J’ai lu avec intérêt votre article « science fiction et science politique » publié sur votre blog. Pourquoi avoir abordé la question de l’apport potentiel de la science fiction à la pensée de l’avenir ?

Je suis un lecteur assez ancien de science fiction, mais je ressens surtout une insatisfaction face aux sciences sociales actuelles. Nous sentons bien qu’elles sont face à des évolutions du monde qu’elles n’arrivent pas à saisir, car leurs bases de réflexion sont de moins en moins adaptées. La littérature de science fiction fait partie de ces bases de réflexion autres que l’on gagnerait à ne pas ignorer. C’est un matériau intéressant, qui pose des hypothèses et essaie de prendre la voie de la fiction pour voir où elles peuvent mener. Les œuvres de science fiction ne se contentent pas de raconter des histoires dans des univers plus ou moins éloignés de notre réalité. Ce qui m’intéresse, c’est que c’est une manière de poser des hypothèses audacieuses sur le futur, car les auteurs peuvent se permettre des explorations que nous oserions difficilement faire dans la recherche académique.

Les récits de science-fiction ne sont donc pas à prendre comme des tentatives pour prédire ou annoncer l’avenir, mais comme des dispositifs exploratoires, permettant de mettre à l’épreuve des éléments de futurs possibles. Il est possible ensuite de travailler les hypothèses posées de manière fictionnelle. La science fiction offre du coup un territoire de réflexions qui peuvent être reconnectées à des enjeux sociopolitiques actuels. La base de questionnement d’un roman de science fiction, « que se passerait-il si… ? », paraît simple, mais elle est très féconde car elle permet de reprendre avec une grande liberté les prémisses posées au départ, et de suivre l’enchaînement des effets au plus loin de leurs conséquences logiques. Cet exercice n’est pas complètement réductible à la fiction puisqu’il exploite le registre de la « conjecture romanesque rationnelle», pour reprendre l’expression de l’écrivain Pierre Versins.

 

Les sciences sociales peinent à suivre les évolutions actuelles : que voulez-vous dire ?

J’ai l’impression qu’elles sont en retard d’un train. Des évolutions très fortes sont en cours mais nous ne les voyons pas, enfermés que nous sommes dans une espèce de routine intellectuelle. Ma discipline, la science politique, couvre certains champs et certaines évolutions, mais en laisse passer d’autres. Je pense notamment à la technique. Les évolutions techniques sont telles que leur influence est beaucoup plus forte que bien des sujets qui mobilisent les politologues. Des modifications de la Constitution par exemple ne changent pas fondamentalement les choses, alors que l’évolution technologique qui donne naissance à l’Ipad a sans doute une influence bien plus profonde. Et là il faut admettre que la réflexion sur ce que ces évolutions pourraient produire est davantage du côté de la science fiction.

Objectif -
Recopiez mot pour mot le passage de l'entretien ci-dessus sur la science-fiction, en commençant à « J’ai lu avec » et en terminant à « de l’avenir ? ».

Informations -

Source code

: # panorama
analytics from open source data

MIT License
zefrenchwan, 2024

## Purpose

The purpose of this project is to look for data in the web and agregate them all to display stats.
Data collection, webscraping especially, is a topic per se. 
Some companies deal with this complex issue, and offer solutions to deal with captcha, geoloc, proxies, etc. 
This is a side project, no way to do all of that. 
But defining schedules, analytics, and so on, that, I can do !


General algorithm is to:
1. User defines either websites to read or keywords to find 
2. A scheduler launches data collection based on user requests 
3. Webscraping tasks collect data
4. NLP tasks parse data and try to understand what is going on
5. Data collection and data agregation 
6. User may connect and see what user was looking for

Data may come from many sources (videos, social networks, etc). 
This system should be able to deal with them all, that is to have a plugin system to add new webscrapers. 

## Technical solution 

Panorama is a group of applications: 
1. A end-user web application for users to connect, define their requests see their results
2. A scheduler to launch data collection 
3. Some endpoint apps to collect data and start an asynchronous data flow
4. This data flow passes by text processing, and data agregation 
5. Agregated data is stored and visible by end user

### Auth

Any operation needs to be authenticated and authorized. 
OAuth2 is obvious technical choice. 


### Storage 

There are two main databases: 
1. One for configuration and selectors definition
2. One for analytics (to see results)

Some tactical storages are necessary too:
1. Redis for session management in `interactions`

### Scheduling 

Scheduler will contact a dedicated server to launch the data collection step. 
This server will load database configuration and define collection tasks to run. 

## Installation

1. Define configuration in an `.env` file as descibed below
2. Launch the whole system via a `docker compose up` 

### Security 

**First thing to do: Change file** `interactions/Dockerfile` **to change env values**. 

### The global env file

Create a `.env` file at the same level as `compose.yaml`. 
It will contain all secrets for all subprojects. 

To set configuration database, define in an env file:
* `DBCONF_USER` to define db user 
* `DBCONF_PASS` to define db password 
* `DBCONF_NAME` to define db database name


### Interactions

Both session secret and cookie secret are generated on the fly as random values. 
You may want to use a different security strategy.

Zone de réponse -
J’ai lu avec intérêt votre article « science fiction et science politique » publié sur votre blog. Pourquoi avoir abordé la question de l’apport potentiel de la science fiction à la pensée de l’avenir ?